Services that are not integrated (or siloed), create barriers, increase costs, and do not promote positive outcomes for children, families, or the organizations that serve them.
- We believe that it is the responsibility of all society, including government, to provide a voice for the interests of children and youth.
- We believe that we can use our collaborative voice and leadership to educate elected and public policy leaders about the importance of integrated service systems that improve the quality of life and supports positive, sustainable outcomes for children and their families.
- We recognize the diversity of political opinions and differing views that exist among individual board members and member organizations.
How do we develop
our policy statements?
The concepts that JI adheres to in developing public policy statements are:
- Issues related to children and their families are non-partisan.
- Prevention and intervention programs, effectively implemented, provide for long term benefits to children and cost savings.
- Adequate funding and support of comprehensive programs with positive outcomes, based in proven programs and best practices, for children and their families is necessary.
- State agency rules need to be an incentive to collaborate rather than be an impediment to effectively implement services at the local level.
- The long term impact on children must be a primary consideration in developing state fiscal policies.
- Short term and short sighted budget solutions often have a long range increased cost.
- Legislation must be viewed through the lens of “cross systems” efforts that insist upon collaboration rather than duplication and/or fragmentation.
Examples of bills we supported:
During the 2010 and 2011 legislative sessions, JI supported multiple pieces of legislation. All of the bills were signed by the Governor.
During the 2010 Session:
This bill created the Colorado Quality in Child Care Incentive Grant Program.
The primary components of the bill:
- Provide incentives to county departments of social services to increase the quality of early care and education providers and facilities in the county.
- This included blending Colorado Child Care Assistance Program (CCCAP) slots with established high quality child care programs that employ teachers in early education who hold either a BA or AA degree.
- Improve a quality rating or invest in the professional development of teachers.
- Allow for a tiered system of reimbursement to these child care facilities by DHS.
This bill concerned the distribution of limited gaming fund monies for the 2009-10 fiscal year.
- Community Impact of this bill included removal of $2 Million of Gaming Impact Funds for El Paso and Teller Counties that would impact their ability to address issues related to the documented negative effects of gambling. These negative effects include, but are not limited to: domestic violence, child abuse & neglect, mental health, health.
Concerned eligibility determinations for the Colorado Child Care Assistance Program (CCCAP) to promote stability in early childhood care.
- The eligibility redetermination period is extended for all participants in the program from 6 months to 12 months easing the administrative burden on counties, parents and providers.

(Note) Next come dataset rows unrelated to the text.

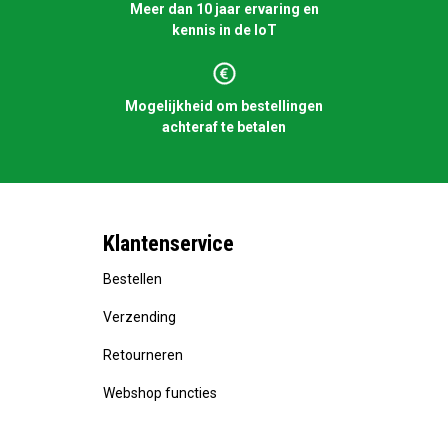
Meer dan 10 jaar ervaring en
kennis in de IoT
Mogelijkheid om bestellingen
achteraf te betalen
Klantenservice
Bestellen
Verzending
Retourneren
Webshop functies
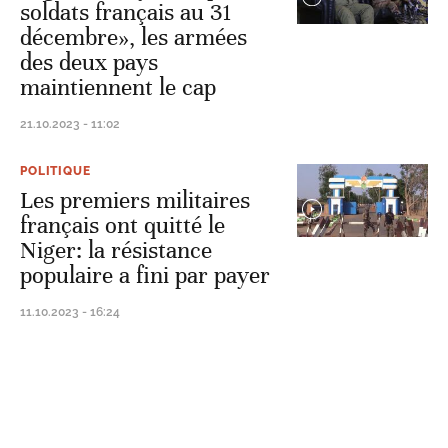
soldats français au 31
décembre», les armées
des deux pays
maintiennent le cap
21.10.2023 - 11:02
POLITIQUE
Les premiers militaires
français ont quitté le
Niger: la résistance
populaire a fini par payer
11.10.2023 - 16:24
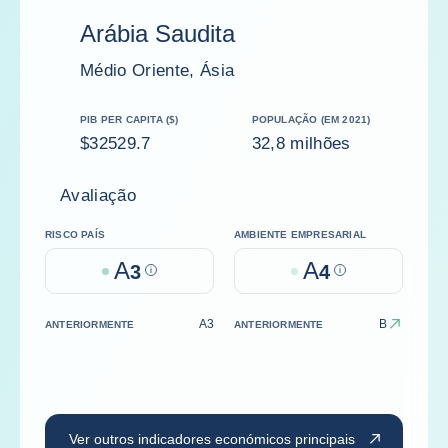
Arábia Saudita
Médio Oriente, Ásia
PIB PER CAPITA ($)
POPULAÇÃO (EM 2021)
$32529.7
32,8 milhões
Avaliação
RISCO PAÍS
AMBIENTE EMPRESARIAL
A
A
3
Help
4
Help
A3
B
ANTERIORMENTE
ANTERIORMENTE
Ver outros indicadores económicos principais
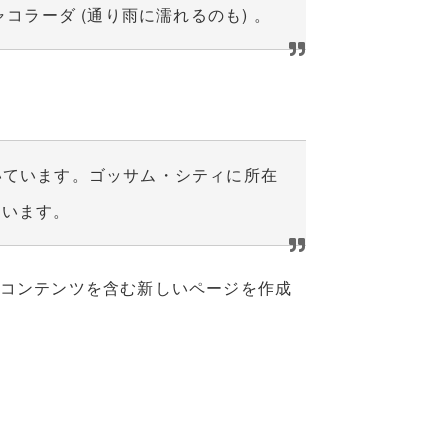
ラーダ (通り雨に濡れるのも) 。
だいています。ゴッサム・シティに所在
ています。
コンテンツを含む新しいページを作成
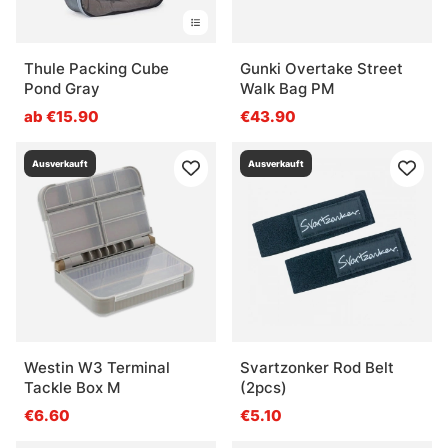
Thule Packing Cube
Gunki Overtake Street
Pond Gray
Walk Bag PM
ab €15.90
€43.90
Ausverkauft
Ausverkauft
Westin W3 Terminal
Svartzonker Rod Belt
Tackle Box M
(2pcs)
€6.60
€5.10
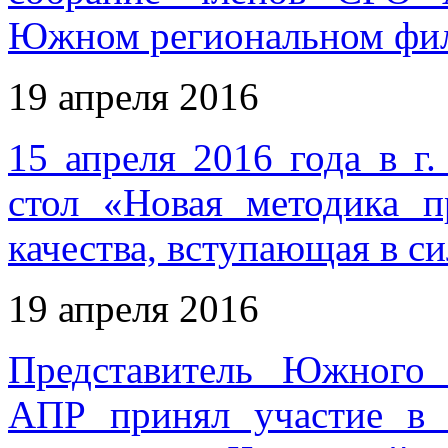
Южном региональном фи
19 апреля 2016
15 апреля 2016 года в г
стол «Новая методика п
качества, вступающая в си
19 апреля 2016
Представитель Южного
АПР принял участие в 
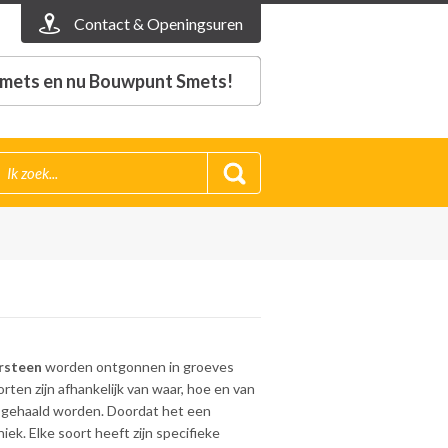
Contact & Openingsuren
mets en nu Bouwpunt Smets!
rsteen
worden ontgonnen in groeves
rten zijn afhankelijk van waar, hoe en van
 gehaald worden. Doordat het een
niek. Elke soort heeft zijn specifieke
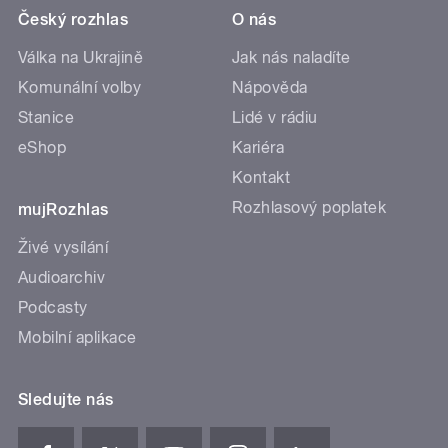
Český rozhlas
O nás
Válka na Ukrajině
Jak nás naladíte
Komunální volby
Nápověda
Stanice
Lidé v rádiu
eShop
Kariéra
Kontakt
Rozhlasový poplatek
mujRozhlas
Živé vysílání
Audioarchiv
Podcasty
Mobilní aplikace
Sledujte nás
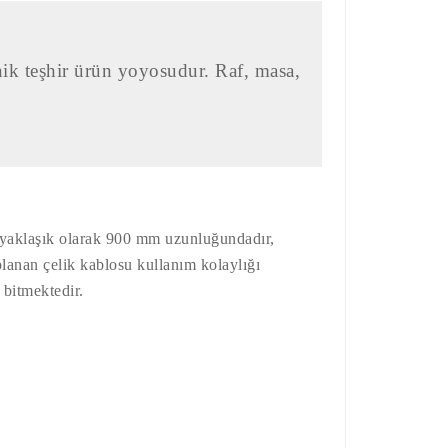
nik teşhir ürün yoyosudur. Raf, masa,
u yaklaşık olarak 900 mm uzunluğundadır,
planan çelik kablosu kullanım kolaylığı
 bitmektedir.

- For a family enrolled in both the program and a head start program, the redetermination periods are aligned.
- A parent shall not be determined ineligible for program moneys as a result of taking maternity leave or attending school.
- Improves continuity and stability of child care which promotes school readiness.
During the 2011 Session:
Provided for flexibility in funding family services.
- Supports appropriate families whom the local department of human/social services has received a report of suspected abuse/neglect receiving appropriate services to reduce involvement in the child welfare, mental health or juvenile justice systems, while protecting child safety.
- Increases the flexibility for local departments of human/social services to provide family preservation services on a preventative basis.
- The prevention focus may result in increased up-front costs, but could result in future savings and cost containment if the preventive services are effective in keeping clients out of the child welfare, mental health and juvenile justice systems.
- Increases federal draw down of funds which allow county departments to provide additional services using outside organizations. It is assumed that funding for these services is in addition to existing county services.